The author makes this point chillingly explicit:

Physicians, because of their expertise and thorough education, are best able to determine when a patient is no longer benefiting from life-sustaining measures. A survey shows that ninety percent of patients feel that doctors are accurate decision-makers as to end-of-life care. n332 After a physician makes a judgment, an ethics committee further examines the futility determination. Because a concrete, and agreed upon definition for the term “futile” appears to be unattainable, physicians should be the primary, if not sole, judges, and decide when continued treatment is unnecessary, unethical, and no longer serves any purpose. Their judgments and decisions should be recognized and respected as legitimate, thoughtful, and final.
Nothing new here, of course. I bring it up because a judge might one day rely on this article (among others) in determining that medical futility is constitutional. Indeed, that is why it was written.

Articles published in intellectual and professional journals that receive little or no public discussion, are very important as they become the intellectual ammunition (if you will) for the guns that seek to destroy human exceptionalism, particularly in the courts. Thus, as I have occasionally remarked about here, we see journal articles pushing assisted suicide, a radical constitutional right to conduct scientific research, for animal moral and legal equality, etc. etc., all of which are written in the hope that they will one day influence courts or policy makers to go along. And if there is a dearth of material on the other side—which seems to be the case—that influence can be greatly magnified.

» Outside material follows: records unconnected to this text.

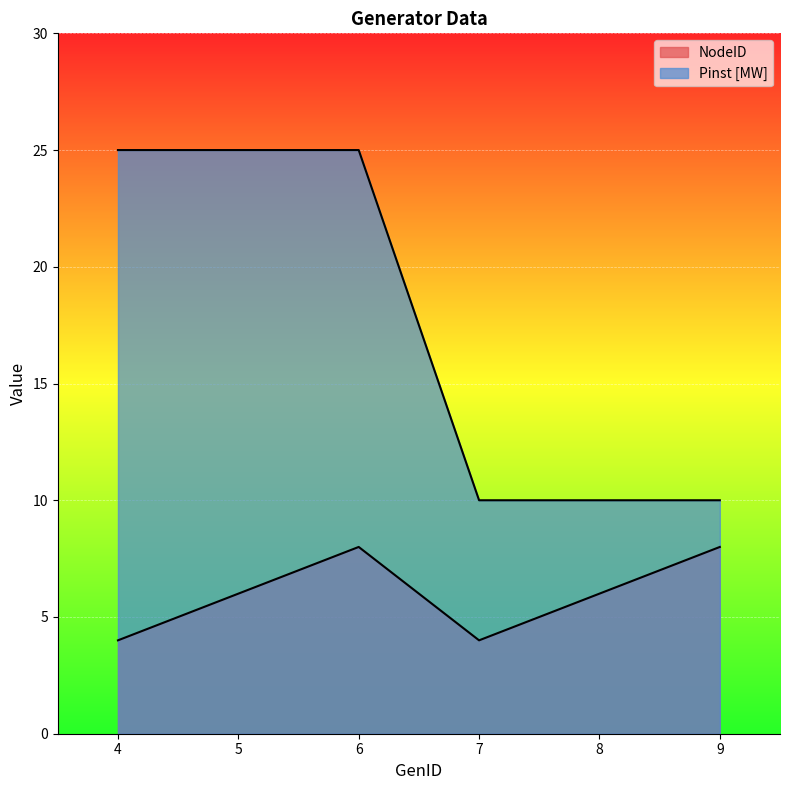

Which series changed the most between 4 and 6?

NodeID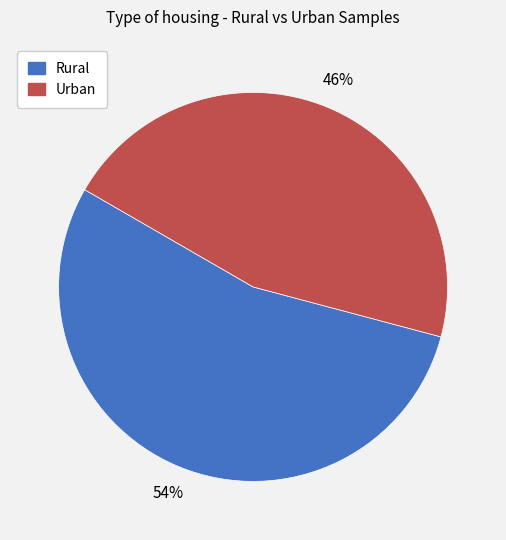

Is there a majority slice in this chart?

Yes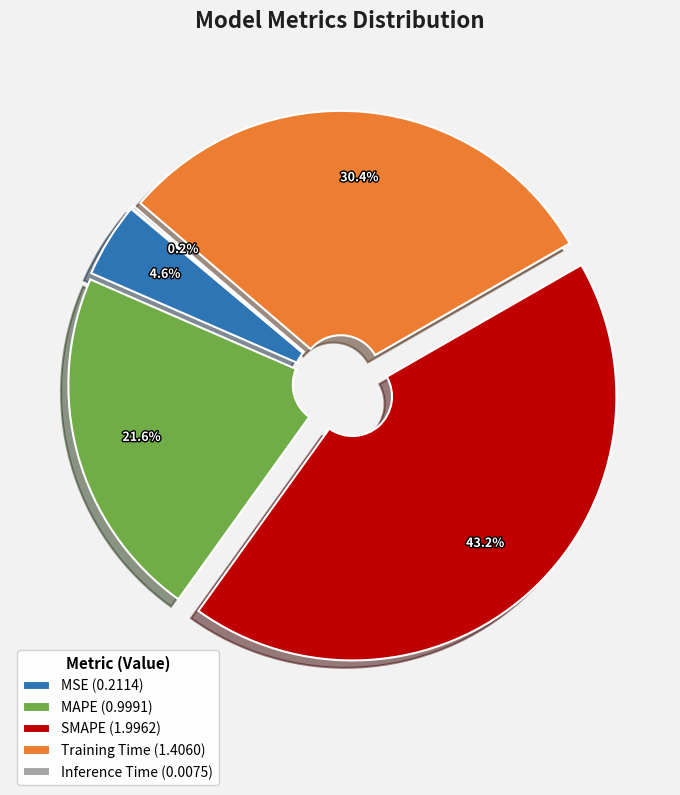

Which has a higher value, Inference Time or SMAPE?

SMAPE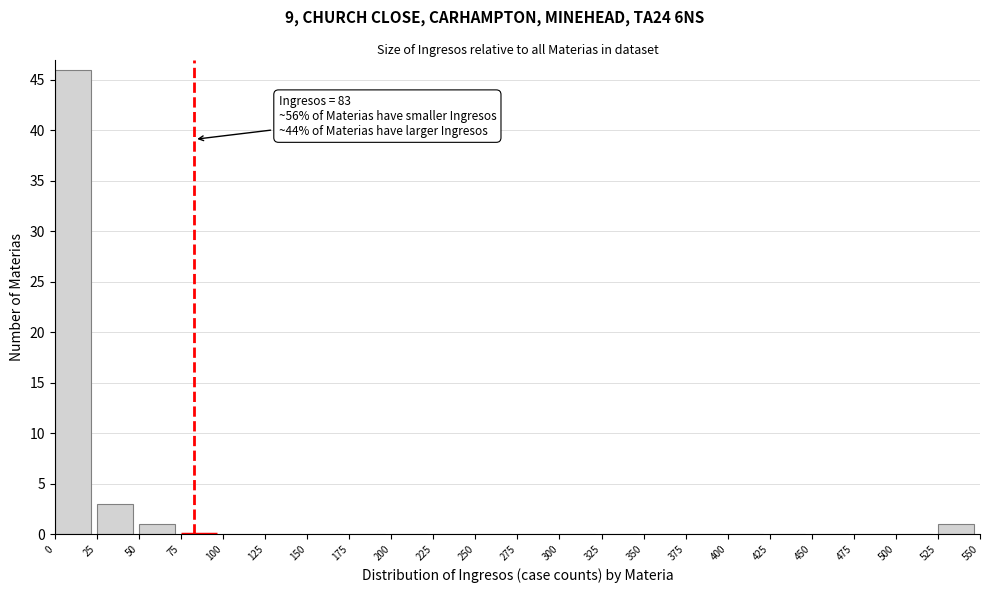

Which range on the x-axis has the tallest bar?

0 to 25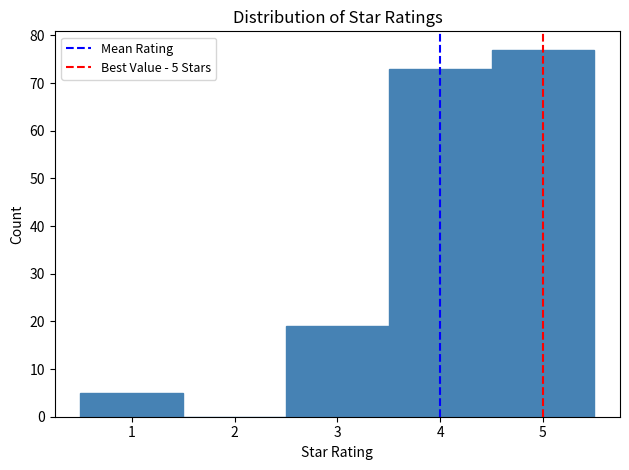

Over which range of the x-axis is the bar tallest?

4.5 to 5.5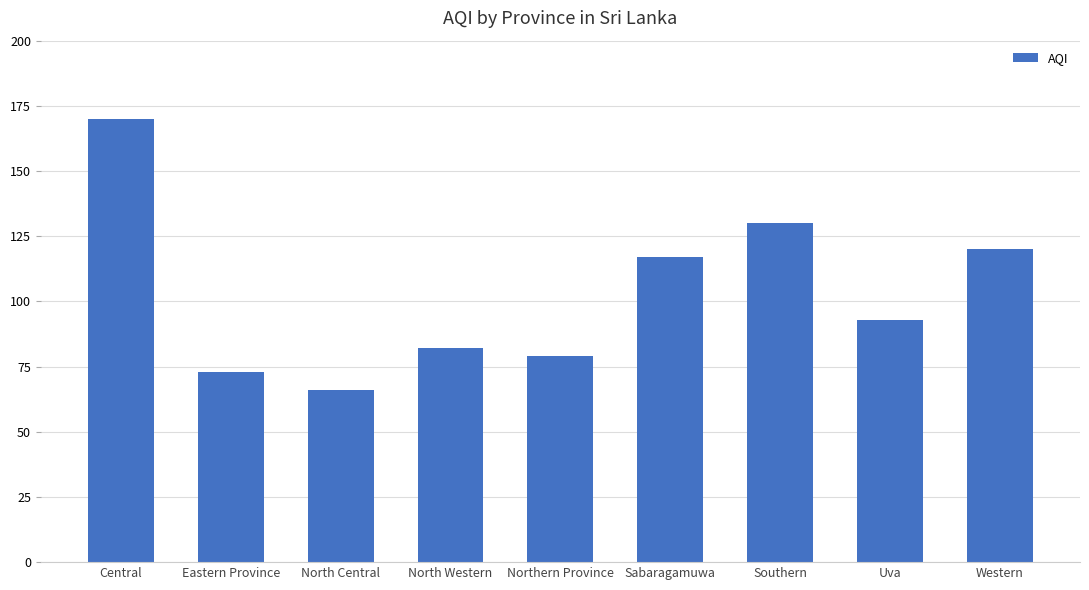

What is the difference between the values at North Central and Eastern Province?

7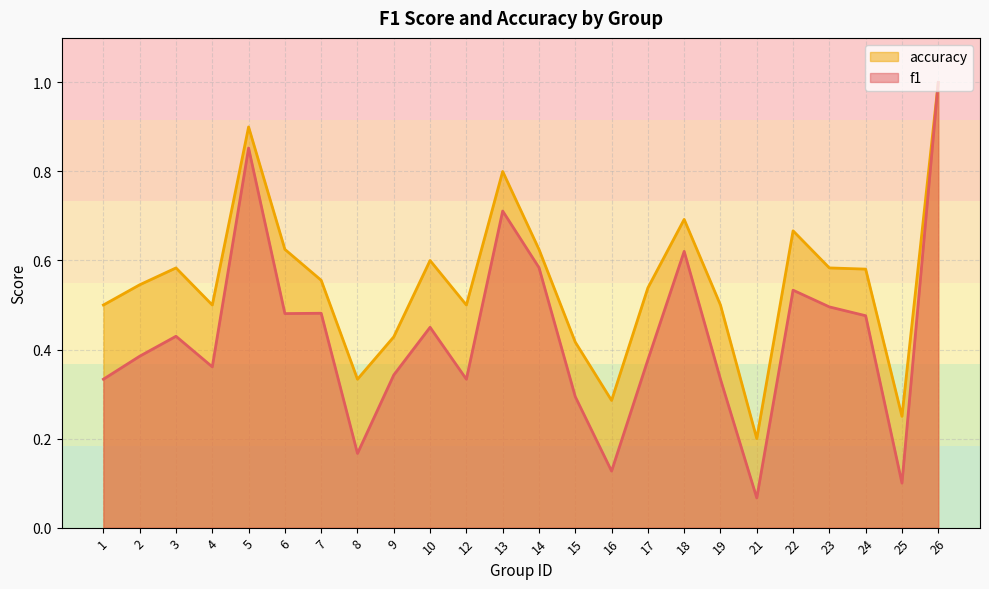

Does the chart display data point markers on the line(s)?

No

And I worry that those with the expertise and ability to counter these arguments in the intellectual spheres tend not to man the ramparts defending the sanctity and equality of human life. Perhaps this is based on the blithe assumption that “It can’t happen here.” But anyone who thinks that today is just not paying attention. Indeed, given that a Swiss ethics panel has promoted what could be called plant rights, things are becoming so extreme that you can’t even engage in parody because they catch up to you.

Law students, doctors, lawyers, Ph.D.s and others who wish to maintain a society based on human exceptionalism need to be just as active in the “learned journals” as are those who support policies that would destroy it. And believe me, they are active. Are we?